Nur wenn der Gipfel in Glasgow diese Einsicht und diesen Willen tatsächlich aufbringt, wird er zu einem echten Fortschritt in der Klimapolitik führen. Wobei die westlichen Industriegesellschaften dabei entschieden vorangehen müssen. Es gilt, die Debatte über eine gesellschaftliche Alternative weltweit wiederzubeleben, über eine sozial gerechte, lebensdienliche Ökonomie, die nicht länger die Natur, den Süden und die Zukunft zerstört. Letztlich geht es um den Aufbau von Gesellschaften, deren zentrales Paradigma nicht Wachstum um jeden Preis, sondern der Fortbestand des Lebens und der Menschheit ist.

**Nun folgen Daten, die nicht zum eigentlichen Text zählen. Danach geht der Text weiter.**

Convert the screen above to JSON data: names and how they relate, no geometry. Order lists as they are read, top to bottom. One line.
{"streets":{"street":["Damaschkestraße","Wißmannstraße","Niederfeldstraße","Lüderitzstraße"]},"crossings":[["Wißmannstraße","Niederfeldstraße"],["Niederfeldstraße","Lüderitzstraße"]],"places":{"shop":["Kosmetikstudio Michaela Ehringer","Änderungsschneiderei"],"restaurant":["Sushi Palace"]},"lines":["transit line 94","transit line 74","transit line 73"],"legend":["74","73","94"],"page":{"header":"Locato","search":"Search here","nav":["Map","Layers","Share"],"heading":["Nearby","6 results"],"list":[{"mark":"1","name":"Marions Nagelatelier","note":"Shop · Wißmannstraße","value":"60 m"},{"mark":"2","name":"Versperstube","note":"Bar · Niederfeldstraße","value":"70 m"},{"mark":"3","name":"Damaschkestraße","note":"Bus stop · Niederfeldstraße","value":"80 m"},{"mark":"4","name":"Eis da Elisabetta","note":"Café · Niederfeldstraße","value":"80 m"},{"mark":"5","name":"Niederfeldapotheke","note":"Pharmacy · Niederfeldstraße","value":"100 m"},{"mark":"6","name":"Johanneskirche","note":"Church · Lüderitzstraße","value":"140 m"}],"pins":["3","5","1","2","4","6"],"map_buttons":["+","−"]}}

[1] Vgl. Full NDL Synthesis Report: Some Progress but still a big concern, www.unfccc.int, 17.9.2021; siehe auch: Weltgemeinschaft droht Klimaziel laut UN-Bericht deutlich zu verfehlen, www.zeit.de, 17.9.2021.
[2] Vgl. die Pressemitteilung des Umweltbundesamtes Nr. 63/2020 vom 21.12.2020.
[3] Klimakrise viel teurer als bisher angenommen, www.kurier.at, 6.9.2021.
[4] Maja Göpel, Unsere Welt neu denken, Berlin 2020, S. 49 ff.
[5] Robert Costanza u.a., Changes in the global value of ecosystem services, in: „Global Environmental Change“, Vol. 26, 2014, S.152-158.
[6] Vgl. Jürgen Tallig, Earth first: Der Preis des Lebens, in: „Blätter“, 10/2018, S.67 f.